WHAT THE TASK ASKS: Among the lines below, list those containing the string "SourceGraphic".

RAW DATA:
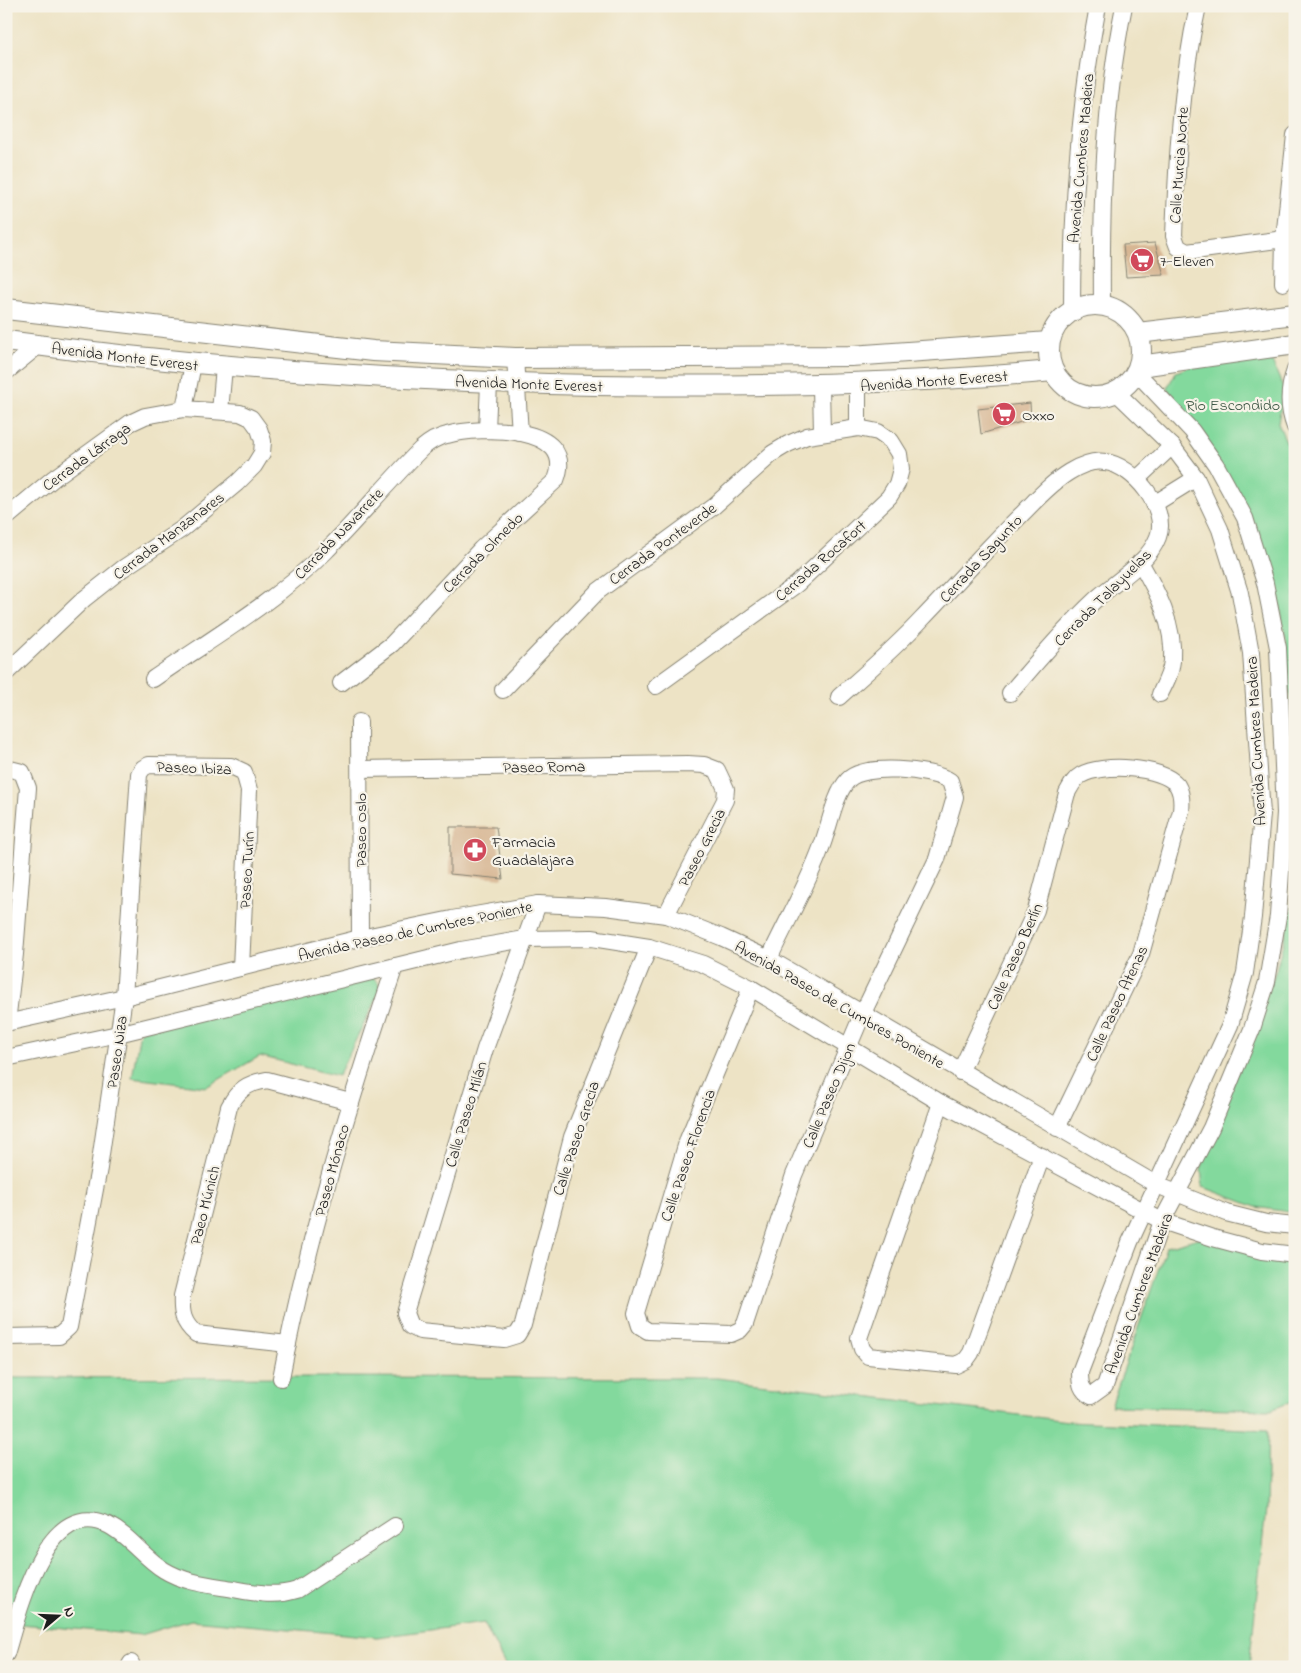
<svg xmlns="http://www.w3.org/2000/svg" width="1301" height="1673" font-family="'Indie Flower',sans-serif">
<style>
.green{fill:#83d99d;stroke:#507a5c}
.building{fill:#d7b693}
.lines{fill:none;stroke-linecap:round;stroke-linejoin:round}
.minor-casing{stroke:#848070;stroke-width:18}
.major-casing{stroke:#848070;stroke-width:22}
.minor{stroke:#fff;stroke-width:16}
.major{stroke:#fff;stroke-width:20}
.labels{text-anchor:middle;stroke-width:4.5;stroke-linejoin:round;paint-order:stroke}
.street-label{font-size:16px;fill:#1c1c1c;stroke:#f7f3e8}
.poi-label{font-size:16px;fill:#1c1c1c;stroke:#f7f3e8;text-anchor:start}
.park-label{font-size:16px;fill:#3b5543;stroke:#f7f3e8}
</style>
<rect width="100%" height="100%" fill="#f7f3e8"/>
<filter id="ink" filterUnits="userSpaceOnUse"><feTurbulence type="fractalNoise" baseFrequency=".02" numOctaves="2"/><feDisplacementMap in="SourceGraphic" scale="10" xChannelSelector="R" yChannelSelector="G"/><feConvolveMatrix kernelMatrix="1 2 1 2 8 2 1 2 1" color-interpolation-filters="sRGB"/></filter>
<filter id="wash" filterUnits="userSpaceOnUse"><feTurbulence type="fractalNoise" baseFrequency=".0096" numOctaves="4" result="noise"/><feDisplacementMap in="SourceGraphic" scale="20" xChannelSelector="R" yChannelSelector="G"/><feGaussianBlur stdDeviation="1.12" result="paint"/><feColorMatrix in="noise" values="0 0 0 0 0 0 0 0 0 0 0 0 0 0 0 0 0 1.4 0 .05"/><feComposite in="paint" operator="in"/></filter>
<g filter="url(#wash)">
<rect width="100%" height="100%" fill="#ede3c5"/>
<g class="green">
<polygon points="1248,355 1272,362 1284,389 1278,423 1295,462 1295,779 1286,643 1277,587 1255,533 1229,481 1167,388 1176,372 1207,360"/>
<polygon points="1295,837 1295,1213 1256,1207 1203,1187 1201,1169 1276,970 1292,909"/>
<polygon points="369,973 382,987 338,1076 260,1056 206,1087 132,1078 140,1031"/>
<polygon points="1206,1236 1295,1255 1295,1400 1271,1410 1111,1406 1166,1247"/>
<polygon points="319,1377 717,1378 1068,1421 1268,1430 1266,1509 1249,1667 506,1667 484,1623 377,1637 191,1620 141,1635 9,1623 6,1626 6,1378"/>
</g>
<g id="blocks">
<g class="building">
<polygon points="1155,243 1164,275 1126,277 1123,245"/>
<polygon points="1030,403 1031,419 981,434 978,409"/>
<polygon points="450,827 496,827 503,879 450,874"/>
</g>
</g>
</g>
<g filter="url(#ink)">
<use href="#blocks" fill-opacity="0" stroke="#848070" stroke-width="1"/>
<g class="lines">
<g class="minor-casing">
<g id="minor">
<path d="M1198,6C1181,82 1177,159 1174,236L1178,247L1187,252L1284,239"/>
<polyline points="1283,283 1284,239 1295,135"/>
<path d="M1102,305C1101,205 1104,104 1124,6"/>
<path d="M1072,310C1072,209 1079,106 1098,6"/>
<polyline points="515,358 520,433"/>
<path d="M1295,370C1288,389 1288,409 1295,427"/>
<polyline points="6,372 39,345"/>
<polyline points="858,385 858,428"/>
<polyline points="821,386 822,433"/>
<path d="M1117,393L1172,446L1196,478L1220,529L1240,593L1251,653L1262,814L1253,917L1245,973L1230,1025L1130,1242L1080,1372C1080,1384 1081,1390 1091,1396L1105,1386L1162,1221L1211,1128L1252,1029L1267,982L1278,916L1285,813L1278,648L1265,583L1245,518L1216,465L1192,431L1137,373"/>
<polyline points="184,409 193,364"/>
<polyline points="220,411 224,367"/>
<polyline points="487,430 489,383"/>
<polyline points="1138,478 1172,446"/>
<polyline points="1154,504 1196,478"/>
<polyline points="6,518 54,478 130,423 145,416 184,409 240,413 251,418 259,429 263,441 262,453 254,466 237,483 182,529 122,569 84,599 6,673"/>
<path d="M1140,562C1157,591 1175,625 1172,661C1171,673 1165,684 1160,694"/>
<path d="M153,679C211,639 275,602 325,552C358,519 388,482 421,449C429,442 437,437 447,435C480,426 578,424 556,480L481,549L392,644L341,683"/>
<polyline points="503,690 597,592 714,506 773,453 788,444 807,436 858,428 878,432 891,441 899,454 901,469 897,484 889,497 797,584 656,686"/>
<path d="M839,697C867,672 896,647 922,619C955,585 987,548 1021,515C1036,500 1051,483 1069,472C1079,466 1093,460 1105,462C1133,465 1169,509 1158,537C1148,564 1114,582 1094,601C1064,629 1037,662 1010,693"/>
<polyline points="359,722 360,938"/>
<polyline points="6,768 22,772 28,788 15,954 7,1023"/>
<polyline points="360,769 688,764 704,765 717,770 726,789 725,800 666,915"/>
<polyline points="538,904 485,1049 405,1313 410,1326 420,1331 504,1339 517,1335 523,1325 572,1137 649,947"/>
<path d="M751,988L688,1139L636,1313L640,1326L648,1331L731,1334L740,1330L745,1324L794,1175L862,1015L937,859L955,797L950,781C932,769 863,763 848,780C834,795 829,829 821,848C807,886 786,922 769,959"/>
<polyline points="6,1023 124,997 360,938 452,919 538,904 606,907 666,915 721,937 769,959 1157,1185 1226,1213 1266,1223 1295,1226"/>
<polyline points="6,1058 118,1034 461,950 525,939 592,938 649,947 703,964 751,988 941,1103 1162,1221 1213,1238 1262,1251 1295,1255"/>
<path d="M960,1072L1036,910L1067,793C1071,786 1074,779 1081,775C1101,763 1162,766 1177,785C1182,793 1182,802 1181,811L1141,954L1057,1128"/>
<polyline points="941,1103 859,1338 862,1349 868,1356 956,1365 966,1360 971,1353 1042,1156"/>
<polyline points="6,1337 59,1336 69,1327 99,1168 124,997 139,774 143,768 149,765 231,766 244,772 249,790 241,968"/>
<path d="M288,1344L196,1334C183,1323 181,1313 182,1296L229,1107C238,1090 247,1083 267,1080L350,1102"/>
<path d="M281,1378C308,1237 350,1101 395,966"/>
<path d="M6,1654C18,1615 45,1495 108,1525C130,1536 144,1558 164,1570C185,1583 211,1585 234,1589C256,1593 275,1597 297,1590L395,1526"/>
<polyline points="129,1667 131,1663"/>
</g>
</g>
<g class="major-casing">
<g id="major">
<circle cx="1095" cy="351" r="46"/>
<polyline points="6,309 373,351 515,358 851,356 1049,342"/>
<polyline points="1138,333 1295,314"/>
<path d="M6,341C201,368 398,381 595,385C748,387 900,385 1053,371"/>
<polyline points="1140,366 1295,344"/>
</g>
</g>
<use href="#minor" class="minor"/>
<use href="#major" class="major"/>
</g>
</g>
<defs>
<g id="supermarket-disc" transform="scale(1.25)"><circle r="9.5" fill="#d1495b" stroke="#f7f3e8"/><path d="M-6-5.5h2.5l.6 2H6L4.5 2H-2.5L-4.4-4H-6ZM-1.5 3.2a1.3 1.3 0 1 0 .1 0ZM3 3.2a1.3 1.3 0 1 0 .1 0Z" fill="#fff"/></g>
<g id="pharmacy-disc" transform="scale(1.25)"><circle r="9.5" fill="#d1495b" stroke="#f7f3e8"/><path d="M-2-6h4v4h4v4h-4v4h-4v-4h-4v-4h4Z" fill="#fff"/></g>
</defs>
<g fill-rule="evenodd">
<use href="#supermarket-disc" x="1142" y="260"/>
<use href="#supermarket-disc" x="1004" y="414"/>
<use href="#pharmacy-disc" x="475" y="850"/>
</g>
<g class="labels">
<g class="street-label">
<text transform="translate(1080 158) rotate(-85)" y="6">Avenida Cumbres Madeira</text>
<text transform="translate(1178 165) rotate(-86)" y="6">Calle Murcia Norte</text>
<text transform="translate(125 356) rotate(7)" y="6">Avenida Monte Everest</text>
<text transform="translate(934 380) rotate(-4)" y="6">Avenida Monte Everest</text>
<text transform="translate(529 383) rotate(2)" y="6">Avenida Monte Everest</text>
<text transform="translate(86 456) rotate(-36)" y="6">Cerrada Lárraga</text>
<text transform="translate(338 533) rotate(-46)" y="6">Cerrada Navarrete</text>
<text transform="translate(168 535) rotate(-37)" y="6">Cerrada Manzanares</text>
<text transform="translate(662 543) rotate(-36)" y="6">Cerrada Ponteverde</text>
<text transform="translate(482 552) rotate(-45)" y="6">Cerrada Olmedo</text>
<text transform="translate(980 558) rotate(-47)" y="6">Cerrada Sagunto</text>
<text transform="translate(820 560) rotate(-41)" y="6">Cerrada Rocafort</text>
<text transform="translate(1102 597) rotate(-45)" y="6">Cerrada Talayuelas</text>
<text transform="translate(1255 741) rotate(-93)" y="6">Avenida Cumbres Madeira</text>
<text transform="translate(544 766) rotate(-1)" y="6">Paseo Roma</text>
<text transform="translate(194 767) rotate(2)" y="6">Paseo Ibiza</text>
<text transform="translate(360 830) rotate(-90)" y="6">Paseo Oslo</text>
<text transform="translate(701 847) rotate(-63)" y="6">Paseo Grecia</text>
<text transform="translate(246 870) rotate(-87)" y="6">Paseo Turín</text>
<text transform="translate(415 930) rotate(-12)" y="6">Avenida Paseo de Cumbres Poniente</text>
<text transform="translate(1014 956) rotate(-66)" y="6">Calle Paseo Berlín</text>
<text transform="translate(1116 1003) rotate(-65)" y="6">Calle Paseo Atenas</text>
<text transform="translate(840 1004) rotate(30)" y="6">Avenida Paseo de Cumbres Poniente</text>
<text transform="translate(116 1052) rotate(-82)" y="6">Paseo Niza</text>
<text transform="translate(828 1095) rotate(-67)" y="6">Calle Paseo Dijon</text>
<text transform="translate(465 1114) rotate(-73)" y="6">Calle Paseo Milán</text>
<text transform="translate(575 1138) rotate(-72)" y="6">Calle Paseo Grecia</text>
<text transform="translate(687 1155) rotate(-71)" y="6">Calle Paseo Florencia</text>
<text transform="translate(331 1170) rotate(-75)" y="6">Paseo Mónaco</text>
<text transform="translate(204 1205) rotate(-76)" y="6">Paeo Múnich</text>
<text transform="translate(1138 1293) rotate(-70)" y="6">Avenida Cumbres Madeira</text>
</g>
<g class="poi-label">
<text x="1160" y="266">7-Eleven</text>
<text x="1022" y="420">Oxxo</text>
<text x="492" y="847">Farmacia<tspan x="492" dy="18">Guadalajara</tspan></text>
</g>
<g class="park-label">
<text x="1233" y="410">Rio Escondido</text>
</g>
</g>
<rect width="1301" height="1673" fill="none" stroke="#f7f3e8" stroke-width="25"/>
<g transform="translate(58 1616) rotate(71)" stroke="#f7f3e8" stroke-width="4" paint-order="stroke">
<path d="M0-4L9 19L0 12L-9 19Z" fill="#1c1c1c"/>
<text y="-8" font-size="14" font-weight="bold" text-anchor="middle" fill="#1c1c1c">N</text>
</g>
</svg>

RESPONSE AREA:
<filter id="ink" filterUnits="userSpaceOnUse"><feTurbulence type="fractalNoise" baseFrequency=".02" numOctaves="2"/><feDisplacementMap in="SourceGraphic" scale="10" xChannelSelector="R" yChannelSelector="G"/><feConvolveMatrix kernelMatrix="1 2 1 2 8 2 1 2 1" color-interpolation-filters="sRGB"/></filter>
<filter id="wash" filterUnits="userSpaceOnUse"><feTurbulence type="fractalNoise" baseFrequency=".0096" numOctaves="4" result="noise"/><feDisplacementMap in="SourceGraphic" scale="20" xChannelSelector="R" yChannelSelector="G"/><feGaussianBlur stdDeviation="1.12" result="paint"/><feColorMatrix in="noise" values="0 0 0 0 0 0 0 0 0 0 0 0 0 0 0 0 0 1.4 0 .05"/><feComposite in="paint" operator="in"/></filter>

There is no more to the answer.